Thanneermalai: I know what people want is actually cash in hand. They want cash in hand and they need to actually especially the lower income group need cash in hand because they go back to the economy so they are not paying taxes. The second group M40 need also cash because they are not exactly people with huge amount of savings. They are living practically on the breakeven basis. They needed in the form of tax deduction, tax relief and they are the very people who really need to us especially B40 and more importantly M40. These are the people who are actually be the main driver of the economy. So you got to help them retrain, reorganize themselves, uplift themselves, up-skill themselves. They need help and if they up-skill, the economy will definitely pick up and run. The third group is actually T20 group. I think people do not mind if T20 group have to pay extra taxes either in the form of indirect taxes or direct taxes because they can afford to pay. The last thing is whether you want to bring it any extra taxes on the T20 group either in taxing well or income. So, those are the kind of things that people want to see but there has got to be cash in the economy and it has to work in the economy. That is when we are going to get the employment up and the economy moving. At the moment it is not moving. In fact, we are facing of deflationary environment.

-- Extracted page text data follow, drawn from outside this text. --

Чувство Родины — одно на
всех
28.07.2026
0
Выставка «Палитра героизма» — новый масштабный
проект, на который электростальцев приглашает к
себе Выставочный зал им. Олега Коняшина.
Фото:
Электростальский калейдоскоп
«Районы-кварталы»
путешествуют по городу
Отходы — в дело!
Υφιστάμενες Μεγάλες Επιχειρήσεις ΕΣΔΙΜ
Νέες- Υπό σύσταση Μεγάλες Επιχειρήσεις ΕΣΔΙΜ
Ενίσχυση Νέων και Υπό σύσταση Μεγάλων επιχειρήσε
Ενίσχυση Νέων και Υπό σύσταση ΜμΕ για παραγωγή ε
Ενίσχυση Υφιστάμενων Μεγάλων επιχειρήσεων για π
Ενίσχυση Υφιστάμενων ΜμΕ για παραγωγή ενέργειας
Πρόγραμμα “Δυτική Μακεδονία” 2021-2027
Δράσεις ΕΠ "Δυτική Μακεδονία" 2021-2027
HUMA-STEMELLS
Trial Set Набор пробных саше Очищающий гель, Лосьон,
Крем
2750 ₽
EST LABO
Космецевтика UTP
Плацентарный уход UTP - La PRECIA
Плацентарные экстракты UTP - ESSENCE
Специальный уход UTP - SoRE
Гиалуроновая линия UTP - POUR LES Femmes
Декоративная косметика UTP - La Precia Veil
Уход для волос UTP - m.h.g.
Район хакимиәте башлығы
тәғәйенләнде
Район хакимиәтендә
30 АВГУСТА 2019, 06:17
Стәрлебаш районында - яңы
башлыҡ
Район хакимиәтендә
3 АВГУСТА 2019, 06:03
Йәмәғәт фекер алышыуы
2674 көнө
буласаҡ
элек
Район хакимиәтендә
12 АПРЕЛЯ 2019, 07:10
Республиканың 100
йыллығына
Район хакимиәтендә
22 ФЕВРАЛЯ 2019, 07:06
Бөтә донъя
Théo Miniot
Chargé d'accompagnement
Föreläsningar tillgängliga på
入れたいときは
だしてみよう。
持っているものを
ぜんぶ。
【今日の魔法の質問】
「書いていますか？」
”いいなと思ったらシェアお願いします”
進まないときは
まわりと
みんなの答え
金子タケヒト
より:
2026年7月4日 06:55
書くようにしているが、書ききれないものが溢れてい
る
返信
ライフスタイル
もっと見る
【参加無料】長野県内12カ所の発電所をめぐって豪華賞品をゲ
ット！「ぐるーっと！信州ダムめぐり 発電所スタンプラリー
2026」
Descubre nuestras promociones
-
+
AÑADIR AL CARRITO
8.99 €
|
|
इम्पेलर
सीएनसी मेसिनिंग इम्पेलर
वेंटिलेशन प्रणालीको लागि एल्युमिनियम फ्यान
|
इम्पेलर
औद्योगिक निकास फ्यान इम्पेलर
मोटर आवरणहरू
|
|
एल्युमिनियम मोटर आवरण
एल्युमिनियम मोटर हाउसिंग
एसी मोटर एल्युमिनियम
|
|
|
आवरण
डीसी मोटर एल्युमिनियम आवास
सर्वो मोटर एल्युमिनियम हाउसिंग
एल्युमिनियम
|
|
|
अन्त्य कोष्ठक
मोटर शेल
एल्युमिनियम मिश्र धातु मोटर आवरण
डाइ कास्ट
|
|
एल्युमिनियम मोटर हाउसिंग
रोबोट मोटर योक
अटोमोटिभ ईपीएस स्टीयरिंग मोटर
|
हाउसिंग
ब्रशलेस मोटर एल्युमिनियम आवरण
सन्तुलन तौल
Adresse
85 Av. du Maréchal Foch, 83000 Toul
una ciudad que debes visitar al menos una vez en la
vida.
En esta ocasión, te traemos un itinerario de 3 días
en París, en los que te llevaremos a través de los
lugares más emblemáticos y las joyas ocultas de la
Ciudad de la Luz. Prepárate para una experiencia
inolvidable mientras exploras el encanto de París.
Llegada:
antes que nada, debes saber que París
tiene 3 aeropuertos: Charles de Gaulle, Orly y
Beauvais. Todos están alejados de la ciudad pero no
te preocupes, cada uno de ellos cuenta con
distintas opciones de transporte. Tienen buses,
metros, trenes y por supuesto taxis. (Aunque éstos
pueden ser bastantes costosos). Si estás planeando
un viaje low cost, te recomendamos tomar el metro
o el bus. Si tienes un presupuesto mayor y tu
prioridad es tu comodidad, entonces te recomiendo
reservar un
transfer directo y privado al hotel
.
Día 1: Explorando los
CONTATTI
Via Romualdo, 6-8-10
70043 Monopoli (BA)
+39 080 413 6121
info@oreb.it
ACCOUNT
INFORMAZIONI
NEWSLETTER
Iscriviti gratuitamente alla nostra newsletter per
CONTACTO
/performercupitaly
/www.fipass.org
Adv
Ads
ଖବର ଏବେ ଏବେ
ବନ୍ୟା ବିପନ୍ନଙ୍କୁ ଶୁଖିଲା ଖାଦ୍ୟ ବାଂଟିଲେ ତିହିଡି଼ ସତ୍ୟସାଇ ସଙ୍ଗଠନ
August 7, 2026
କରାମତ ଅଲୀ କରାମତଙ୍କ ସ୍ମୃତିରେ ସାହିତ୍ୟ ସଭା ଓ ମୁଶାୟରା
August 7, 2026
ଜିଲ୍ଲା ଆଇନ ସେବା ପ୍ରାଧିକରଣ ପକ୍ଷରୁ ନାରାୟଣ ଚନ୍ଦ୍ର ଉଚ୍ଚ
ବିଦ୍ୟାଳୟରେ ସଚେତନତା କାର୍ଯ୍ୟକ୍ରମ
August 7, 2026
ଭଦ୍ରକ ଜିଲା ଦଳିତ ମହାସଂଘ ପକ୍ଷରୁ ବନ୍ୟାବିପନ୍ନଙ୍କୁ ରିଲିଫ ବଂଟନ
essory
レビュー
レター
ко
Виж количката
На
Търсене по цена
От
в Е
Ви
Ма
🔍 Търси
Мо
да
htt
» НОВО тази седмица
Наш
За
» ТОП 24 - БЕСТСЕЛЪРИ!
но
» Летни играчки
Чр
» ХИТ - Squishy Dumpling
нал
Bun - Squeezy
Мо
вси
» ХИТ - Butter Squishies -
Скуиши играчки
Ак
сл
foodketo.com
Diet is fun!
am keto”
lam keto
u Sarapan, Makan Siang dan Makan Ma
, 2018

Roshan Kanesan: On the note of putting money back into the economy one of theoretical ways to do that will be to cut taxes for both individuals and corporates and theoretically that would then spur consumption and help the economy out. What are your thoughts on tax cuts, Thannee?

Thanneermalai: I don’t think it will happen for the top group and it won’t happen also for the companies perhaps the only two sectors that I believe they could actually reduce it or maybe even consider of waiving it to some segment of the society would be perhaps the lowest income group perhaps those earnings less than RM50,000 or RM70,000 of taxable income. They could actually give a higher rebate. At the moment they are giving RM400 rebate but perhaps the rebate has to be increased such that the group with RM50,000 taxable income perhaps can be totally waived but the rest of the other groups I think they continue paying the same amount of taxes and the other group will be SMEs – the small and medium-sized enterprises. I would suggest that perhaps a reduction of the first RM500,000 from 17% to maybe 10%. Don’t completely relief it but reduce it substantially or maybe even half the tax for the first RM500,000 and it will cover all the small companies. So those are the kind of things and it is not impossible but you cannot completely relief the tax because where will the government get the money from. It has to come from tax, cash either you have to borrow or you have to sell the asset. So the government needs money too.

Roshan Kanesan: Do you see? I know you mentioned earlier taxes of T20 whether indirect or direct, are you hearing anything about any other forms of taxation we could see coming to play from Budget 2021?

Thanneermalai: They talked about windfall tax but I do not think that will come in. They talked about inheritance tax but that is unlikely as there is going to be powerful lobby groups who will stop it. I think the only area perhaps will actually increase maybe is not introduce any new taxes but widen the SST or the sales and service tax to a wider range of codes. That’s the real possibility that they can widen it. For example, the construction sector is not affected maybe they will widen it to include the construction sector and collect the money and perhaps what they will do is to redistribute the money directly to the group that needs the help.

Roshan Kanesan: On that note, thank you so much for joining me today.

Thanneermalai: Thank you. Thank you very much, Roshan.